## Selected text
The Gruffalo is a 2009 short computer animated television film based on the 1999 picture book written by Julia Donaldson and illustrated by Axel Scheffler.

Directed by Jakob Schuh and Max Lang, the film was produced by Michael Rose and Martin Pope of Magic Light Pictures, London, and Orange Eyes Limited, in association with the award-winning Studio Soi in Ludwigsburg, Germany, who developed and created the film.

The cast includes Helena Bonham Carter, Rob Brydon, Robbie Coltrane, James Corden, John Hurt and Tom Wilkinson.

9.8 million people watched the UK premiere on BBC One, Friday 25 December 2009 and the film went on to receive nominations for both an Academy Award 
and a BAFTA.
It was screened in US theaters, distributed by Kidtoon Films.  In December 2012, the film and its sequel The Gruffalo's Child premiered on television in the United States on Disney Junior, and in December 2017 – 2018, the film and its sequel  premiered on television in the United States on Disney Junior the channel.

Plot
In an autumn wood, a Red squirrel mother finds a nut. Her children are playing until they see an owl. The mother squirrel drops the nut as she escapes from the owl, but her shocked children want her to tell them a story. So she tells the story of a mouse strolling through a deep dark wood.

Mouse tries to find a nut to eat but he can not reach it, so he makes a journey to a beautiful nut tree. Encountering three carnivorous animals along the way, who all wish to eat him, -- first a fox, (who wants to cook the mouse) then an owl, (which wants eat her for tea) and finally a snake (who wants to choke and eat the mouse) —the plucky mouse uses his wits to survive. He lies to each animal that he is meeting a monster (calling his imaginary beast a ‘Gruffalo’), describes his terrible features, says that he is meeting him "here", and that the Gruffalo's favourite food is whichever animal is threatening him which are roasted fox, owl ice cream, and scrambled snake. Each predator then panics and flees, but later they all gather and talk about what the mouse said, then realize they have been tricked.

## Required work
A: Answer these questions using the Gruffalo text:
(i) Who directed the film?
(ii) How many people watched the UK premiere on BBC One?
(iii) What does the mother squirrel drop as she escapes from the owl?
B: Reproduce, word for word, the passage of the Gruffalo text that starts with the words "The Gruffalo is" and finishes with "created the film.".

## Dataset excerpts
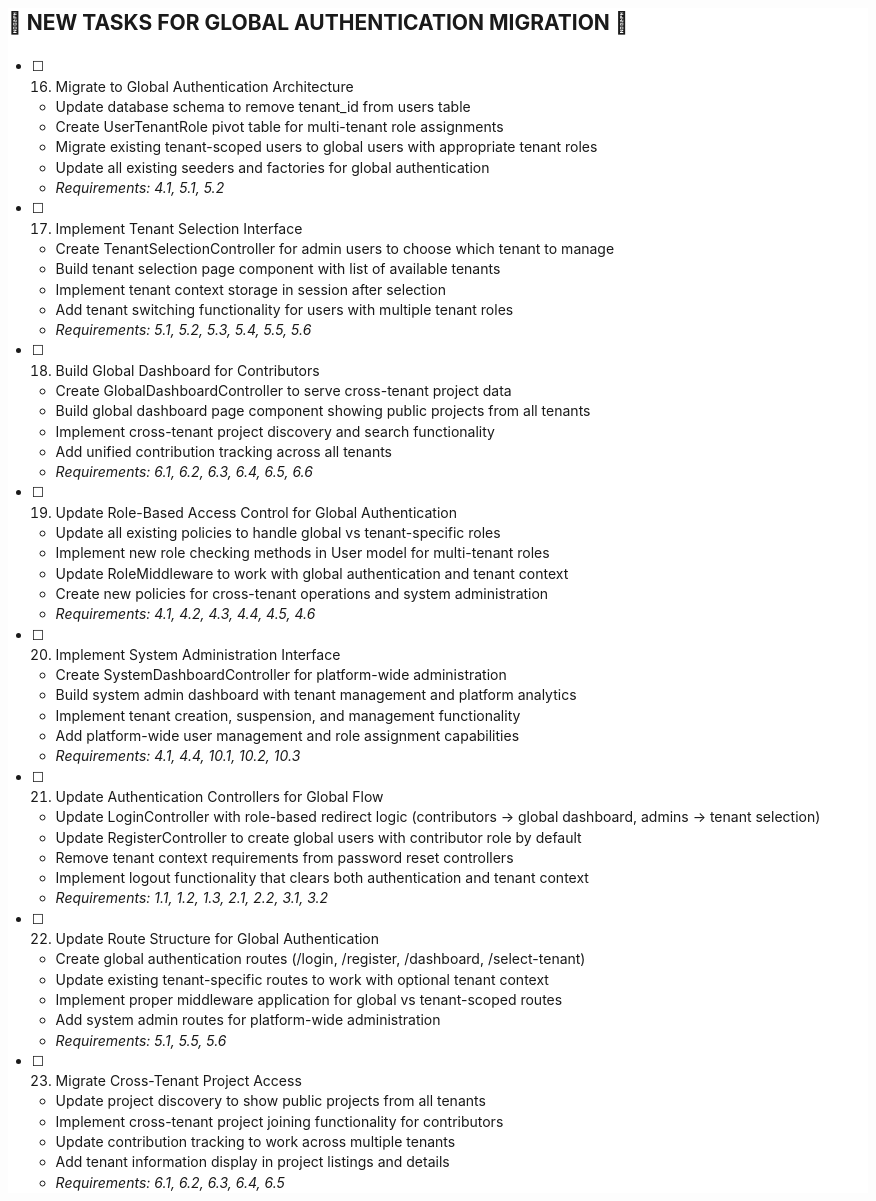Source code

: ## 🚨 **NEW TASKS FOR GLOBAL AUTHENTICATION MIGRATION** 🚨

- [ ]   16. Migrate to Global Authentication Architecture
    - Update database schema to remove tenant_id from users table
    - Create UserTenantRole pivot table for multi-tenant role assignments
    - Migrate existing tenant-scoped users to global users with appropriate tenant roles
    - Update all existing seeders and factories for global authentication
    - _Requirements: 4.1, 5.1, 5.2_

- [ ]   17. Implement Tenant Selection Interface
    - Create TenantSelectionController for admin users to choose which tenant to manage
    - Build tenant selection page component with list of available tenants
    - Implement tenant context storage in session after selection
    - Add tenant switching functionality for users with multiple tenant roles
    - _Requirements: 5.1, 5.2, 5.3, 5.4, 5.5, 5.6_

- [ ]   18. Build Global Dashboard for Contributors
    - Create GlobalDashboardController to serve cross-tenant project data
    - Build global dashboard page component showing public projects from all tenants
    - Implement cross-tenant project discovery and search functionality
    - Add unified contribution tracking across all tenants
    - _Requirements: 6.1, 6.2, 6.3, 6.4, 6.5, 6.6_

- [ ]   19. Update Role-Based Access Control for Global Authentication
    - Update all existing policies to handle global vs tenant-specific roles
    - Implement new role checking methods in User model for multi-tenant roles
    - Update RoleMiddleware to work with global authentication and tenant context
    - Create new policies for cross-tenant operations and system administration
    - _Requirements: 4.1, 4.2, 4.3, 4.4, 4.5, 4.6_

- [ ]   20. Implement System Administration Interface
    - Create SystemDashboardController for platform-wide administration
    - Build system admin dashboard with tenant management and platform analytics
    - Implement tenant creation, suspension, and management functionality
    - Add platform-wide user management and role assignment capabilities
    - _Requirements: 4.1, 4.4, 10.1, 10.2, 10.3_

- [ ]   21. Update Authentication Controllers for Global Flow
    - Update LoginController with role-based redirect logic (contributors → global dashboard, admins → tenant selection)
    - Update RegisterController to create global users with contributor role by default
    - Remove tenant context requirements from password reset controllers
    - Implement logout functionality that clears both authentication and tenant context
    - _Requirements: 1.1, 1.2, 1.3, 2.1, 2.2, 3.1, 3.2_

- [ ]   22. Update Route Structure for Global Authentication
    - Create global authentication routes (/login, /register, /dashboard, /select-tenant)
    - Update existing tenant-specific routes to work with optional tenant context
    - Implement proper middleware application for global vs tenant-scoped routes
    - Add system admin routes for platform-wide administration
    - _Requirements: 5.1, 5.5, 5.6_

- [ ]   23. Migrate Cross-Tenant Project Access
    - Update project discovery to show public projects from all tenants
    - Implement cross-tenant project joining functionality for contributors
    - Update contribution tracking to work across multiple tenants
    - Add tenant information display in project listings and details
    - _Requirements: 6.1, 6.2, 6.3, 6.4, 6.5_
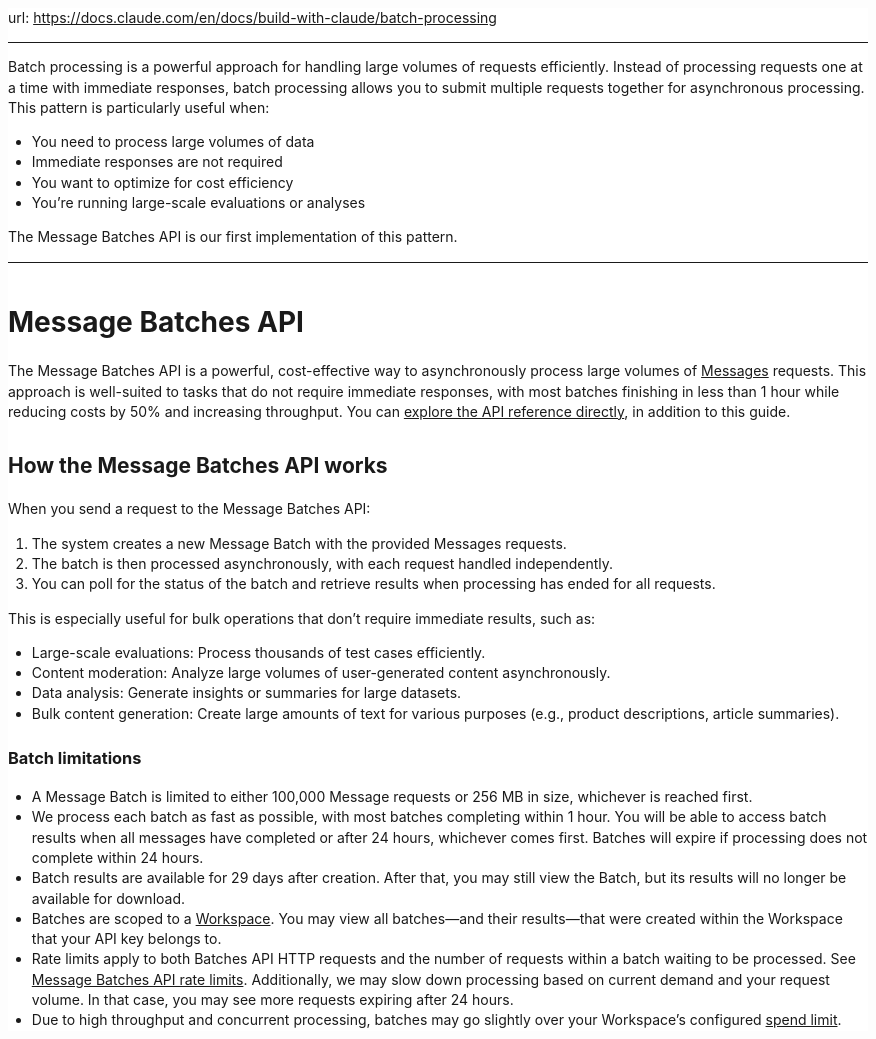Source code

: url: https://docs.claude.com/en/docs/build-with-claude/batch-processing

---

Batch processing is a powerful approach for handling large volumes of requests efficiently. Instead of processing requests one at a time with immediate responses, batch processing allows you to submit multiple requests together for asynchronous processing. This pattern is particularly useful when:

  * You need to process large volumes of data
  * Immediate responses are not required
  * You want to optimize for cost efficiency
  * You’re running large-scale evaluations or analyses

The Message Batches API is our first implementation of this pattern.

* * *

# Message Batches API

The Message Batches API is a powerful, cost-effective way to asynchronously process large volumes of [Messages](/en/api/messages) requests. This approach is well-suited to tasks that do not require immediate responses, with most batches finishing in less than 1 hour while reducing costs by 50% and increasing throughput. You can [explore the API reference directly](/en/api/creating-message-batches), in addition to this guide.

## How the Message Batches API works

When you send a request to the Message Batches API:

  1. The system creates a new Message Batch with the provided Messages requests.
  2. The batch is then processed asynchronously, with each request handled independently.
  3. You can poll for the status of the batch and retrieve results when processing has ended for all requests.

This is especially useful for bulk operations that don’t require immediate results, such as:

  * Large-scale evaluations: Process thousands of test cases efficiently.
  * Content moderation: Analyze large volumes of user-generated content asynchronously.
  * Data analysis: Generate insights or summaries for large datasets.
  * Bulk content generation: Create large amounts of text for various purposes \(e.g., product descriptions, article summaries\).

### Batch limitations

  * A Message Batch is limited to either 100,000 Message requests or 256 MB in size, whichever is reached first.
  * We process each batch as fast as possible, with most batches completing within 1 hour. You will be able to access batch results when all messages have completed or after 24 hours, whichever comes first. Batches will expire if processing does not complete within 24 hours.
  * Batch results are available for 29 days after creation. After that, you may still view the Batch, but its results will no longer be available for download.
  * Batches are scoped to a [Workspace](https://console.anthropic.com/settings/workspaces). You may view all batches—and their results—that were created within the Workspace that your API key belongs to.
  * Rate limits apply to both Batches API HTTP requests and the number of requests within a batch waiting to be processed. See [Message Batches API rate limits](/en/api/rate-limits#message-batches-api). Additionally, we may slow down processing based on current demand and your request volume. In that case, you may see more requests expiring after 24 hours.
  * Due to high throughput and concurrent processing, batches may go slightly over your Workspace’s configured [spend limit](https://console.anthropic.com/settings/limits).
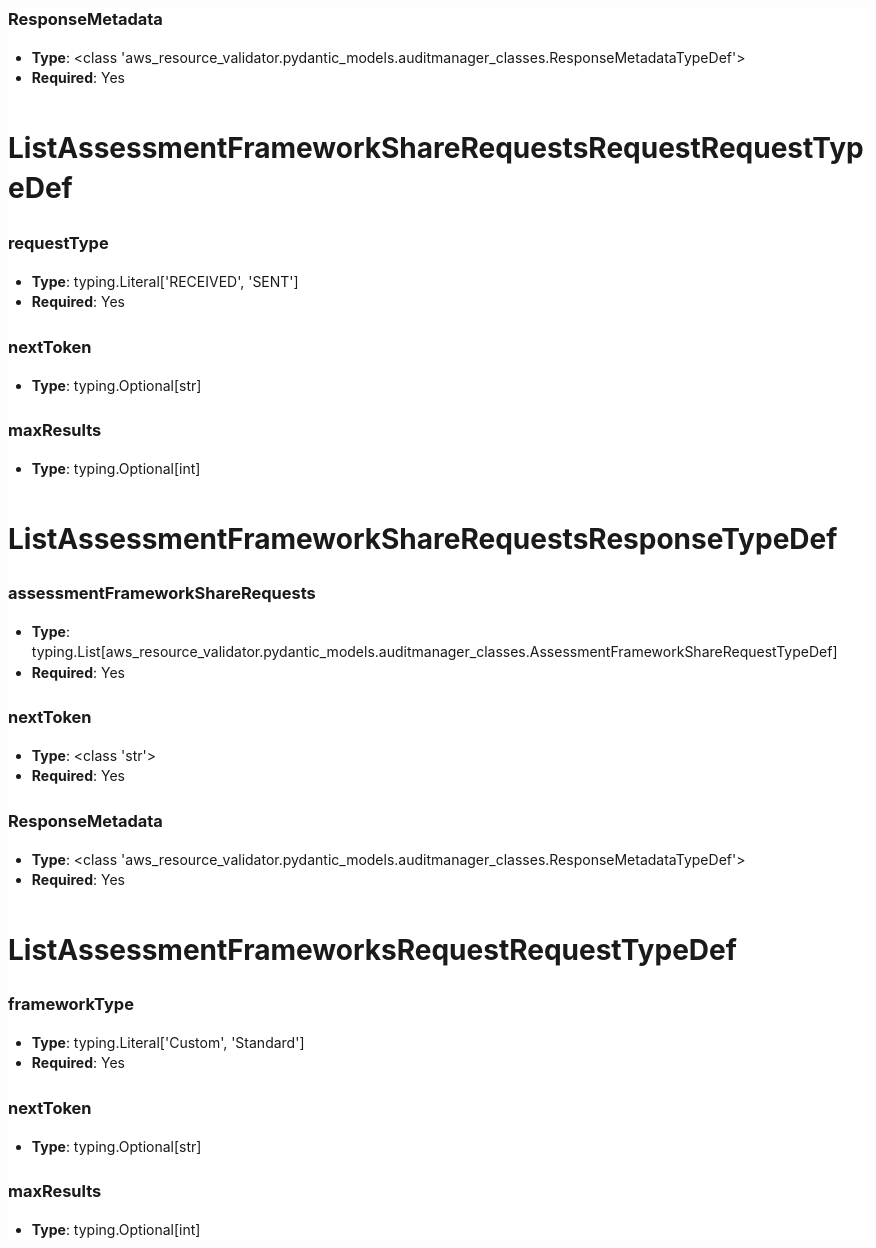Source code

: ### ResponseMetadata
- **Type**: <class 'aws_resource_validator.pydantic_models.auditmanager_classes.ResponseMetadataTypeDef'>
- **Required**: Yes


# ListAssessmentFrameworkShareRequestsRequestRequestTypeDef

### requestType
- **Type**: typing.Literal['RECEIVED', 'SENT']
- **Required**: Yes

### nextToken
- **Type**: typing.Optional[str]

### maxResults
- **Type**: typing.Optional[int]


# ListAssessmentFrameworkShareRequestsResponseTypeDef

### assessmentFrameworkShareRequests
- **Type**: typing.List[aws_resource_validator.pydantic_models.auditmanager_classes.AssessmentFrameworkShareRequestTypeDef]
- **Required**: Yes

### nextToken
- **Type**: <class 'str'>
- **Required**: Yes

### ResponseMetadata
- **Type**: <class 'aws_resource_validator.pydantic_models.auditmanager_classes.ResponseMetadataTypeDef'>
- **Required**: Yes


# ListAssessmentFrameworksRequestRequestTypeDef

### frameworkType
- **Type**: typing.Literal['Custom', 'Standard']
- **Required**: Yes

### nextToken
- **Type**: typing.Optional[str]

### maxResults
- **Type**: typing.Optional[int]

## Answers to the problems
A:
(i) Jakob Schuh and Max Lang
(ii) 9.8 million
(iii) The nut

B:
The Gruffalo is a 2009 short computer animated television film based on the 1999 picture book written by Julia Donaldson and illustrated by Axel Scheffler.

Directed by Jakob Schuh and Max Lang, the film was produced by Michael Rose and Martin Pope of Magic Light Pictures, London, and Orange Eyes Limited, in association with the award-winning Studio Soi in Ludwigsburg, Germany, who developed and created the film.